Activity
Only the text of the entries below should appear in your exact transcription; leave out every picture.

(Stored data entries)
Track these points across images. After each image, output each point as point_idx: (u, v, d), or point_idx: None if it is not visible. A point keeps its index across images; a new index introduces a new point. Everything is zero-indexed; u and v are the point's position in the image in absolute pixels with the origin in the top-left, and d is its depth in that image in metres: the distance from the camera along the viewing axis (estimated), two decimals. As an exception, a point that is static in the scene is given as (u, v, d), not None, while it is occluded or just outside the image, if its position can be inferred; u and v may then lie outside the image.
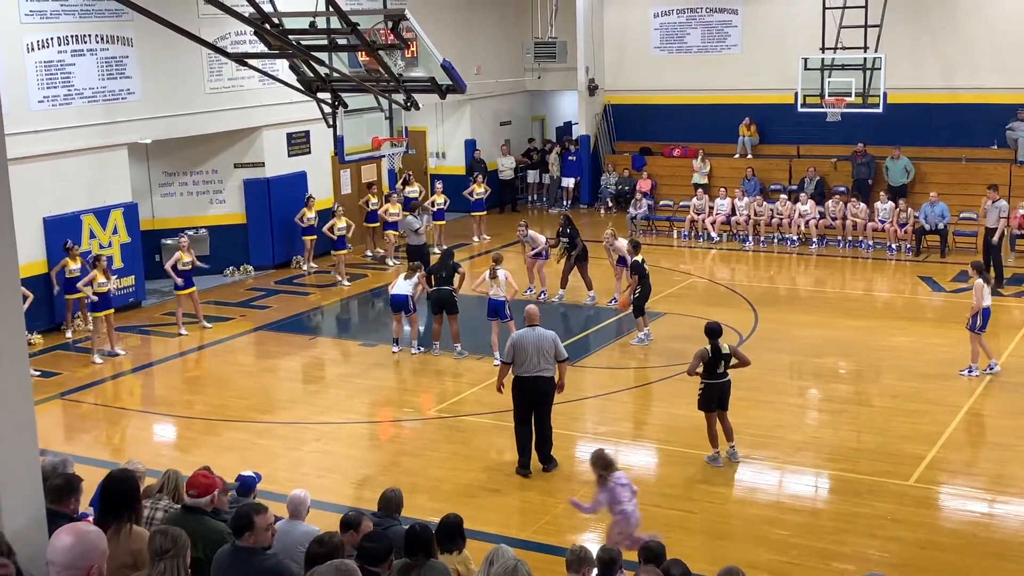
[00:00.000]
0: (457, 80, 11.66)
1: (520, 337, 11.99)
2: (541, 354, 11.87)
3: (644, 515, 11.00)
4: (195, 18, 19.08)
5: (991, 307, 15.04)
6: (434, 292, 16.41)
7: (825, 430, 13.47)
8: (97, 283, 16.64)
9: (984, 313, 14.83)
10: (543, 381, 11.97)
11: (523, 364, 11.90)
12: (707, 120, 27.34)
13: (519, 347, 11.90)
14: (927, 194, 23.00)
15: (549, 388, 12.05)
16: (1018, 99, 24.08)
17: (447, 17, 25.60)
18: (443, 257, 16.97)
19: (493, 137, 29.00)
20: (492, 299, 16.11)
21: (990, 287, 15.17)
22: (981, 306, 14.79)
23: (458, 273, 16.73)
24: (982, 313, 14.82)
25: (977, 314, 14.84)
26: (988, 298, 14.89)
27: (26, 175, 16.73)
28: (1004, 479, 11.91)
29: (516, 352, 11.92)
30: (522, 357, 11.89)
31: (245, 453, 12.83)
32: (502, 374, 12.29)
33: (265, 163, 22.17)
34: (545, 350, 11.89)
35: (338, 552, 6.26)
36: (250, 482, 8.65)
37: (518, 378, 12.01)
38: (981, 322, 14.85)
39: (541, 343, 11.89)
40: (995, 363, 15.08)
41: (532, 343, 11.87)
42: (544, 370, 11.93)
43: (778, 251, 23.59)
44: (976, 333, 14.90)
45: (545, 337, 11.96)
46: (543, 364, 11.90)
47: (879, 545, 10.36)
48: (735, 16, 27.26)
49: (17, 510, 5.37)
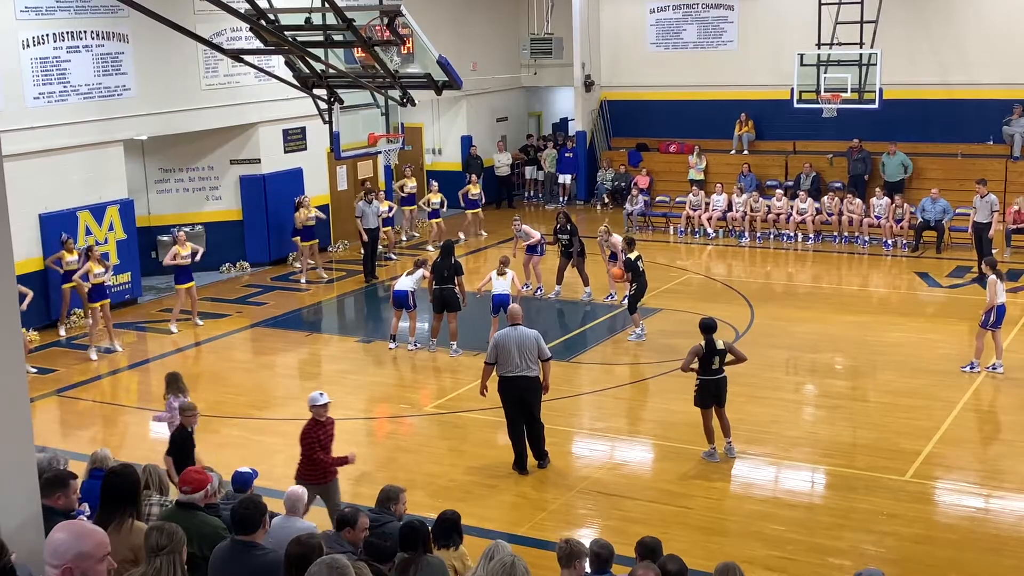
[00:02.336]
0: (453, 76, 11.67)
1: (502, 337, 11.94)
2: (524, 353, 11.82)
3: (641, 511, 11.05)
4: (191, 14, 19.05)
5: (1006, 304, 14.85)
6: (437, 290, 16.39)
7: (821, 425, 13.49)
8: (93, 274, 16.67)
9: (999, 310, 14.65)
10: (528, 380, 11.91)
11: (506, 364, 11.85)
12: (703, 116, 27.33)
13: (502, 347, 11.85)
14: (923, 190, 23.02)
15: (534, 387, 11.98)
16: (1014, 95, 24.09)
17: (443, 13, 25.57)
18: (444, 253, 16.92)
19: (489, 133, 28.99)
20: (498, 295, 16.18)
21: (1003, 283, 14.94)
22: (996, 302, 14.60)
23: (458, 279, 16.52)
24: (996, 310, 14.65)
25: (991, 310, 14.67)
26: (1003, 294, 14.72)
27: (22, 172, 16.70)
28: (1000, 474, 11.93)
29: (499, 352, 11.87)
30: (505, 357, 11.84)
31: (242, 449, 12.83)
32: (485, 375, 12.23)
33: (261, 159, 22.15)
34: (528, 349, 11.84)
35: (316, 552, 6.19)
36: (247, 478, 8.65)
37: (503, 378, 11.96)
38: (995, 318, 14.68)
39: (523, 342, 11.85)
40: (999, 364, 14.94)
41: (514, 342, 11.83)
42: (528, 369, 11.87)
43: (774, 247, 23.61)
44: (989, 329, 14.74)
45: (527, 336, 11.91)
46: (526, 363, 11.85)
47: (875, 540, 10.38)
48: (731, 12, 27.25)
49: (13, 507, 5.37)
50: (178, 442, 10.59)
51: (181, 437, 10.61)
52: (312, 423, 10.25)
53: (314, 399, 10.28)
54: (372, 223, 21.34)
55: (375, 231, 21.47)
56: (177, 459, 10.31)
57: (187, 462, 9.84)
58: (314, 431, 10.21)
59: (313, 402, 10.27)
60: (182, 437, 10.61)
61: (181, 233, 18.50)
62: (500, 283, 16.34)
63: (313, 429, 10.22)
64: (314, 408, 10.24)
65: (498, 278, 16.37)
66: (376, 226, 21.48)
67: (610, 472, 12.27)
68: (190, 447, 10.55)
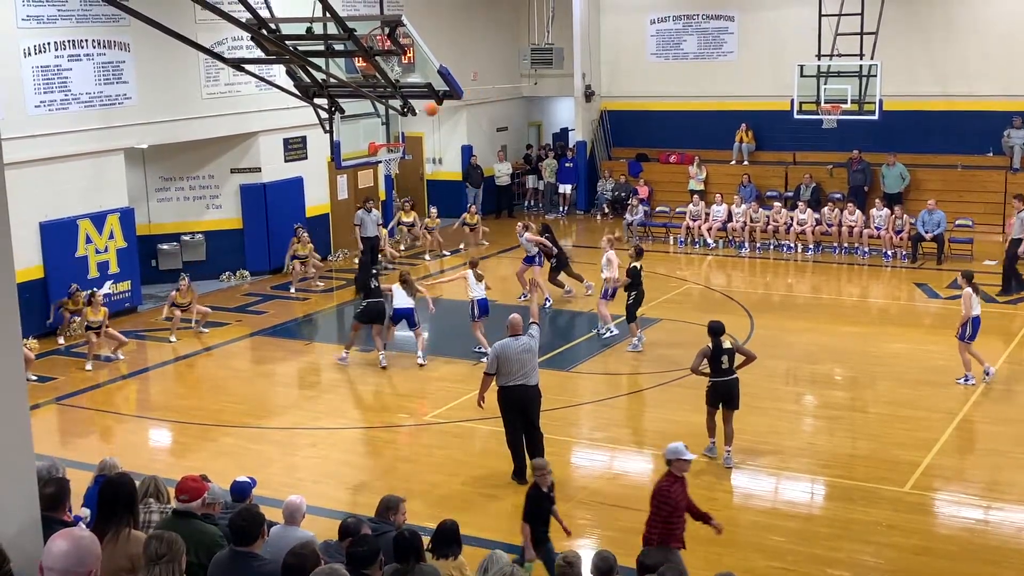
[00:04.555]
0: (454, 86, 11.68)
1: (504, 347, 11.88)
2: (525, 363, 11.81)
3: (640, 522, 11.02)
4: (192, 23, 19.07)
5: (981, 316, 14.91)
6: (371, 304, 16.38)
7: (820, 436, 13.49)
8: (88, 320, 17.03)
9: (974, 322, 14.71)
10: (528, 389, 11.88)
11: (508, 374, 11.81)
12: (703, 126, 27.38)
13: (503, 357, 11.79)
14: (922, 201, 23.04)
15: (535, 396, 11.97)
16: (1014, 106, 24.13)
17: (444, 23, 25.62)
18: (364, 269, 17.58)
19: (490, 143, 29.01)
20: (481, 300, 16.37)
21: (979, 296, 15.03)
22: (971, 315, 14.67)
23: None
24: (971, 322, 14.71)
25: (967, 323, 14.74)
26: (977, 307, 14.78)
27: (23, 179, 16.70)
28: (999, 485, 11.93)
29: (500, 362, 11.81)
30: (506, 367, 11.79)
31: (240, 458, 12.82)
32: (485, 386, 12.16)
33: (262, 168, 22.18)
34: (529, 359, 11.84)
35: (313, 562, 6.18)
36: (245, 487, 8.64)
37: (504, 388, 11.91)
38: (971, 331, 14.73)
39: (525, 352, 11.84)
40: (990, 368, 15.04)
41: (515, 352, 11.80)
42: (528, 378, 11.86)
43: (774, 257, 23.62)
44: (965, 343, 14.79)
45: (529, 346, 11.90)
46: (527, 372, 11.84)
47: (874, 551, 10.37)
48: (731, 23, 27.31)
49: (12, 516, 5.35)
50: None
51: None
52: (669, 479, 9.03)
53: (678, 451, 8.99)
54: (371, 232, 21.36)
55: (374, 240, 21.47)
56: None
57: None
58: (670, 490, 8.93)
59: (677, 455, 9.01)
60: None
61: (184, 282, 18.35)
62: (477, 290, 16.43)
63: (670, 487, 8.96)
64: (676, 463, 9.03)
65: (476, 284, 16.44)
66: (375, 235, 21.49)
67: (610, 482, 12.27)
68: None
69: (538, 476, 9.72)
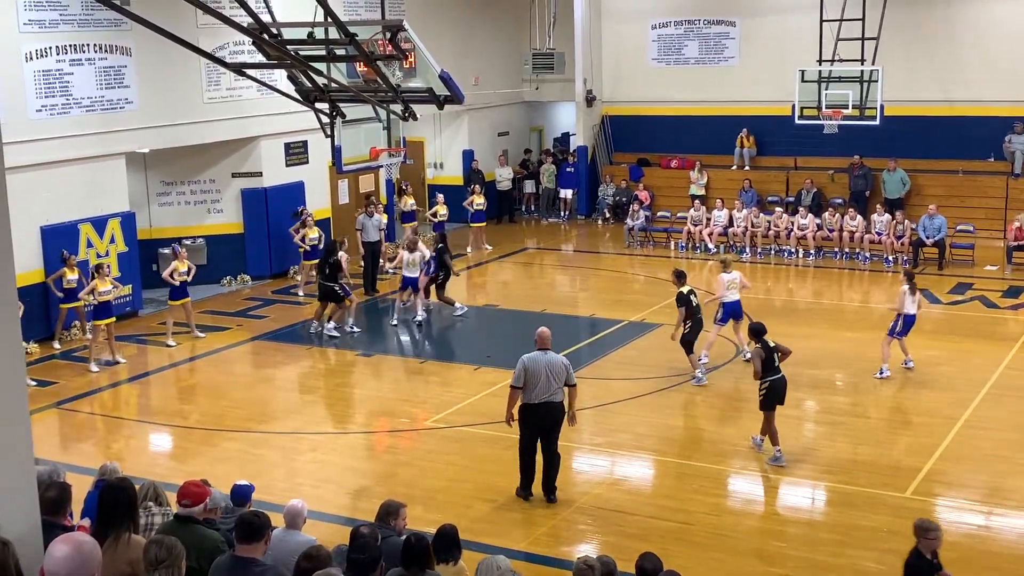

Solution to the exercise
Track these points across images. After each image, output each point as point_idx: (u, v, d), or point_idx: None if it is not visible. A point keeps its index across images; a new index introduces a new point. Everything is zero-indexed; u and v are the point's position in the image in absolute pixels with the origin in the top-left, and d is its depth in that image in metres: the distance from the camera along the viewing axis (estimated), two decimals. As an exception, a point that is static in the scene is given as (u, v, d), not None, while it is occluded or just outside the image, if its position can be inferred; u and v may then lie outside the image.
[00:00.000]
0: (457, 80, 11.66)
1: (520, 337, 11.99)
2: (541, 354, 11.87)
3: (644, 515, 11.00)
4: (195, 18, 19.08)
5: (991, 307, 15.04)
6: (434, 292, 16.41)
7: (825, 430, 13.47)
8: (97, 283, 16.64)
9: (984, 313, 14.83)
10: (543, 381, 11.97)
11: (523, 364, 11.90)
12: (707, 120, 27.34)
13: (519, 347, 11.90)
14: (927, 194, 23.00)
15: (549, 388, 12.05)
16: (1018, 99, 24.08)
17: (447, 17, 25.60)
18: (443, 257, 16.97)
19: (493, 137, 29.00)
20: (492, 299, 16.11)
21: (990, 287, 15.17)
22: (981, 306, 14.79)
23: (458, 273, 16.73)
24: (982, 313, 14.82)
25: (977, 314, 14.84)
26: (988, 298, 14.89)
27: (26, 175, 16.73)
28: (1004, 479, 11.91)
29: (516, 352, 11.92)
30: (522, 357, 11.89)
31: (245, 453, 12.83)
32: (502, 374, 12.29)
33: (265, 163, 22.17)
34: (545, 350, 11.89)
35: (338, 552, 6.26)
36: (250, 482, 8.65)
37: (518, 378, 12.01)
38: (981, 322, 14.85)
39: (541, 343, 11.89)
40: (995, 363, 15.08)
41: (532, 343, 11.87)
42: (544, 370, 11.93)
43: (778, 251, 23.59)
44: (976, 333, 14.90)
45: (545, 337, 11.96)
46: (543, 364, 11.90)
47: (879, 545, 10.36)
48: (735, 16, 27.26)
49: (17, 510, 5.37)
[00:02.336]
0: (453, 76, 11.67)
1: (502, 337, 11.94)
2: (524, 353, 11.82)
3: (641, 511, 11.05)
4: (191, 14, 19.05)
5: (1006, 304, 14.85)
6: (437, 290, 16.39)
7: (821, 425, 13.49)
8: (93, 274, 16.67)
9: (999, 310, 14.65)
10: (528, 380, 11.91)
11: (506, 364, 11.85)
12: (703, 116, 27.33)
13: (502, 347, 11.85)
14: (923, 190, 23.02)
15: (534, 387, 11.98)
16: (1014, 95, 24.09)
17: (443, 13, 25.57)
18: (444, 253, 16.92)
19: (489, 133, 28.99)
20: (498, 295, 16.18)
21: (1003, 283, 14.94)
22: (996, 302, 14.60)
23: (458, 279, 16.52)
24: (996, 310, 14.65)
25: (991, 310, 14.67)
26: (1003, 294, 14.72)
27: (22, 172, 16.70)
28: (1000, 474, 11.93)
29: (499, 352, 11.87)
30: (505, 357, 11.84)
31: (242, 449, 12.83)
32: (485, 375, 12.23)
33: (261, 159, 22.15)
34: (528, 349, 11.84)
35: (316, 552, 6.19)
36: (247, 478, 8.65)
37: (503, 378, 11.96)
38: (995, 318, 14.68)
39: (523, 342, 11.85)
40: (999, 364, 14.94)
41: (514, 342, 11.83)
42: (528, 369, 11.87)
43: (774, 247, 23.61)
44: (989, 329, 14.74)
45: (527, 336, 11.91)
46: (526, 363, 11.85)
47: (875, 540, 10.38)
48: (731, 12, 27.25)
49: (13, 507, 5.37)
50: (178, 442, 10.59)
51: (181, 437, 10.61)
52: (312, 423, 10.25)
53: (314, 399, 10.28)
54: (372, 223, 21.34)
55: (375, 231, 21.47)
56: (177, 459, 10.31)
57: (187, 462, 9.84)
58: (314, 431, 10.21)
59: (313, 402, 10.27)
60: (182, 437, 10.61)
61: (181, 233, 18.50)
62: (500, 283, 16.34)
63: (313, 429, 10.22)
64: (314, 408, 10.24)
65: (498, 278, 16.37)
66: (376, 226, 21.48)
67: (610, 472, 12.27)
68: (190, 447, 10.55)
[00:04.555]
0: (454, 86, 11.68)
1: (504, 347, 11.88)
2: (525, 363, 11.81)
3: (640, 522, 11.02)
4: (192, 23, 19.07)
5: (981, 316, 14.91)
6: (371, 304, 16.38)
7: (820, 436, 13.49)
8: (88, 320, 17.03)
9: (974, 322, 14.71)
10: (528, 389, 11.88)
11: (508, 374, 11.81)
12: (703, 126, 27.38)
13: (503, 357, 11.79)
14: (922, 201, 23.04)
15: (535, 396, 11.97)
16: (1014, 106, 24.13)
17: (444, 23, 25.62)
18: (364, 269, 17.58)
19: (490, 143, 29.01)
20: (481, 300, 16.37)
21: (979, 296, 15.03)
22: (971, 315, 14.67)
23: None
24: (971, 322, 14.71)
25: (967, 323, 14.74)
26: (977, 307, 14.78)
27: (23, 179, 16.70)
28: (999, 485, 11.93)
29: (500, 362, 11.81)
30: (506, 367, 11.79)
31: (240, 458, 12.82)
32: (485, 386, 12.16)
33: (262, 168, 22.18)
34: (529, 359, 11.84)
35: (313, 562, 6.18)
36: (245, 487, 8.64)
37: (504, 388, 11.91)
38: (971, 331, 14.73)
39: (525, 352, 11.84)
40: (990, 368, 15.04)
41: (515, 352, 11.80)
42: (528, 378, 11.86)
43: (774, 257, 23.62)
44: (965, 343, 14.79)
45: (529, 346, 11.90)
46: (527, 372, 11.84)
47: (874, 551, 10.37)
48: (731, 23, 27.31)
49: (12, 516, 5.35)
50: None
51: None
52: (669, 479, 9.03)
53: (678, 451, 8.99)
54: (371, 232, 21.36)
55: (374, 240, 21.47)
56: None
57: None
58: (670, 490, 8.93)
59: (677, 455, 9.01)
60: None
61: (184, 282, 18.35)
62: (477, 290, 16.43)
63: (670, 487, 8.96)
64: (676, 463, 9.03)
65: (476, 284, 16.44)
66: (375, 235, 21.49)
67: (610, 482, 12.27)
68: None
69: (538, 476, 9.72)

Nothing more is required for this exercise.